I have just arrived in Sydney, and while sitting drinking my first flat white of the trip, I jotted down some thoughts, prompted by the following lines in a book I was reading on the flight, by Antoine de Saint-Exupery, Wind, Sand and Stars.
Nobody grasped you by the shoulder while there was still time. Now the clay of which you were shaped has dried and hardened, and naught in you will ever awaken the sleeping musician, the poet, the astronomer that possibly inhabited you in the beginning.
We allow dreams to fade and die. Should some dreams be allowed to die? How much compromise should we tolerate? Let’s think of wine. In wine there is a trade off. Making wine comes with risks. How much risk can a winegrower tolerate? Should she try to make the wine she always really wanted to make? As a wine writer, I have a choice, too. To play it safe and do what everyone else does – or to risk failure, writing bravely with a clear voice?
I can’t speak for others, but as a teenager I had dreams. As a young adult I was idealistic, and had no desire to compromise. But life happens and brings with it a set of restrictions and commitments, and you get caught up in it. Some of this is inevitable; some of it less so. Many of our ‘settles’ and compromises – if we are honest – are actually self-imposed. We portray ourselves as victims; we aren’t.

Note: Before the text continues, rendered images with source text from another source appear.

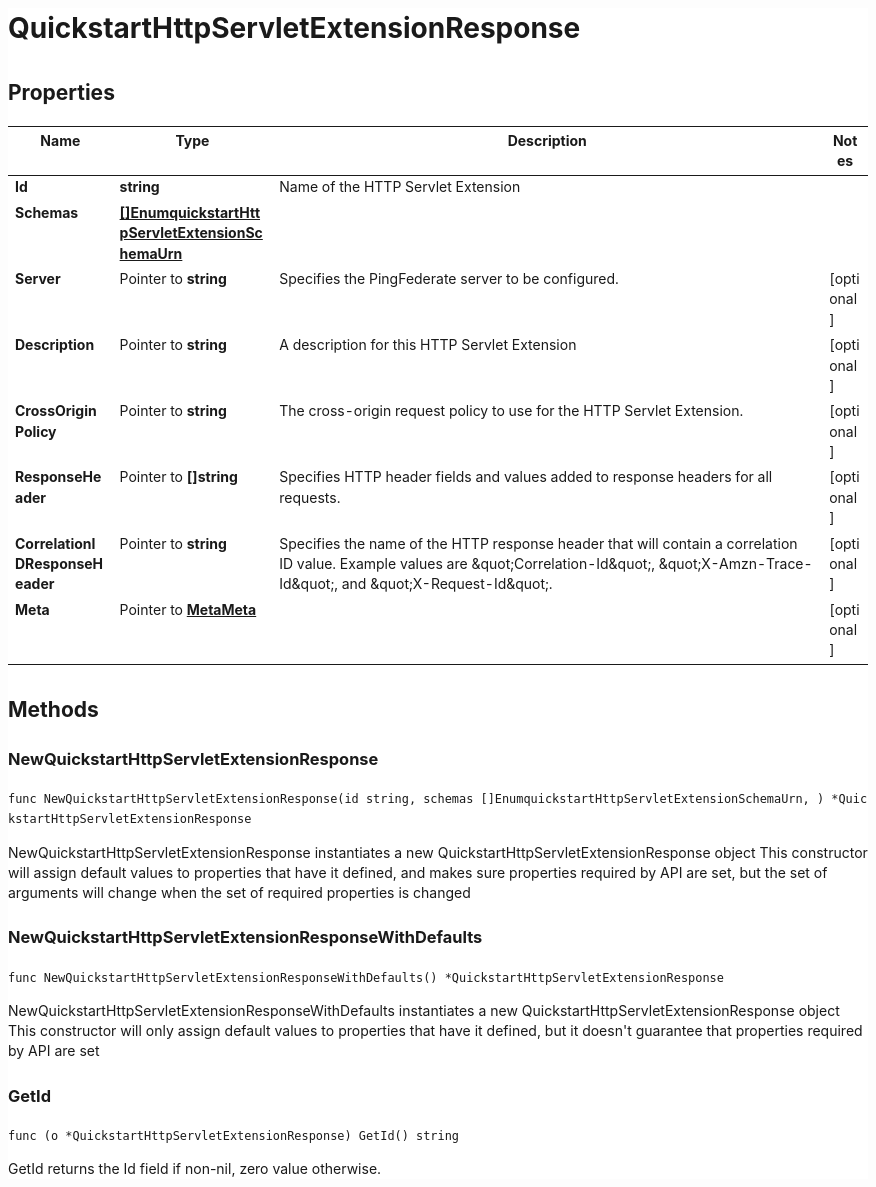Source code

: # QuickstartHttpServletExtensionResponse

## Properties

Name | Type | Description | Notes
------------ | ------------- | ------------- | -------------
**Id** | **string** | Name of the HTTP Servlet Extension | 
**Schemas** | [**[]EnumquickstartHttpServletExtensionSchemaUrn**](EnumquickstartHttpServletExtensionSchemaUrn.md) |  | 
**Server** | Pointer to **string** | Specifies the PingFederate server to be configured. | [optional] 
**Description** | Pointer to **string** | A description for this HTTP Servlet Extension | [optional] 
**CrossOriginPolicy** | Pointer to **string** | The cross-origin request policy to use for the HTTP Servlet Extension. | [optional] 
**ResponseHeader** | Pointer to **[]string** | Specifies HTTP header fields and values added to response headers for all requests. | [optional] 
**CorrelationIDResponseHeader** | Pointer to **string** | Specifies the name of the HTTP response header that will contain a correlation ID value. Example values are \&quot;Correlation-Id\&quot;, \&quot;X-Amzn-Trace-Id\&quot;, and \&quot;X-Request-Id\&quot;. | [optional] 
**Meta** | Pointer to [**MetaMeta**](MetaMeta.md) |  | [optional] 

## Methods

### NewQuickstartHttpServletExtensionResponse

`func NewQuickstartHttpServletExtensionResponse(id string, schemas []EnumquickstartHttpServletExtensionSchemaUrn, ) *QuickstartHttpServletExtensionResponse`

NewQuickstartHttpServletExtensionResponse instantiates a new QuickstartHttpServletExtensionResponse object
This constructor will assign default values to properties that have it defined,
and makes sure properties required by API are set, but the set of arguments
will change when the set of required properties is changed

### NewQuickstartHttpServletExtensionResponseWithDefaults

`func NewQuickstartHttpServletExtensionResponseWithDefaults() *QuickstartHttpServletExtensionResponse`

NewQuickstartHttpServletExtensionResponseWithDefaults instantiates a new QuickstartHttpServletExtensionResponse object
This constructor will only assign default values to properties that have it defined,
but it doesn't guarantee that properties required by API are set

### GetId

`func (o *QuickstartHttpServletExtensionResponse) GetId() string`

GetId returns the Id field if non-nil, zero value otherwise.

But we are locked in by our habits and circumstances. There’s a comfort, even in uncomfortable situations, if we are surrounded by the familiar. People living crowded, difficult, busy lives are comfortable in them no matter how much they complain, because they are comforted by the familiar.
One by one we trade our dreams for comfort. We settle for something approaching normal. We make a pact with life: if you can insulate me from major discomfort and pain, then I’ll hand you my dreams and desires.
The problem? Well, there’s more than one. The first is that life doesn’t always keep its side of the bargain. We still encounter pain, and sometimes in the form of tragedy. Life resists control. The second is that by making this trade-off, little by little we die inside. We lose consciousness and become zombie-like. [But respectable, functioning zombies who rarely bite others.] Occasionally we are jerked out of this unconscious state before retreating quickly back into it.
This is why art is so important. Books, movies, plays, paintings and music all have the potential of reaching us, even in our zombieness. So does great wine, I think. It has a way of connecting us with reality. Art and wine together: that’s a great combo.
Travel also jolts us into consciousness. Immersed in the unfamiliar, our minds are wakened. Shorn of the comfortable familiarity of our daily routines, we have a chance to look inward and then look around, and of connecting with reality in a properly alert, conscious way.
A lot of our life is automatic. Our brains don’t bother us with conscious awareness of the things we are doing: walking, getting up, reaching for a glass of wine. We decide to make the movement, the brain predicts what action will be needed and warns the muscles to expect it, and then we do it. As long as there are no error readings (the predictions were pretty close), we’re not aware of making the movement. It’s possible to live pretty much unconsciously and, once we’ve settled and died inside, that’s what many of us do.
But it’s not too late, for most. If we find a way to jolt ourselves out of our rut, then we can begin to live properly. There’s the attendant risk of pain, of course. But this pain can be used positively. It isn’t to be sought (that would be weird), but if pain finds us then we beat it by turning it around and allowing it to spur us on towards creativity and fully conscious living.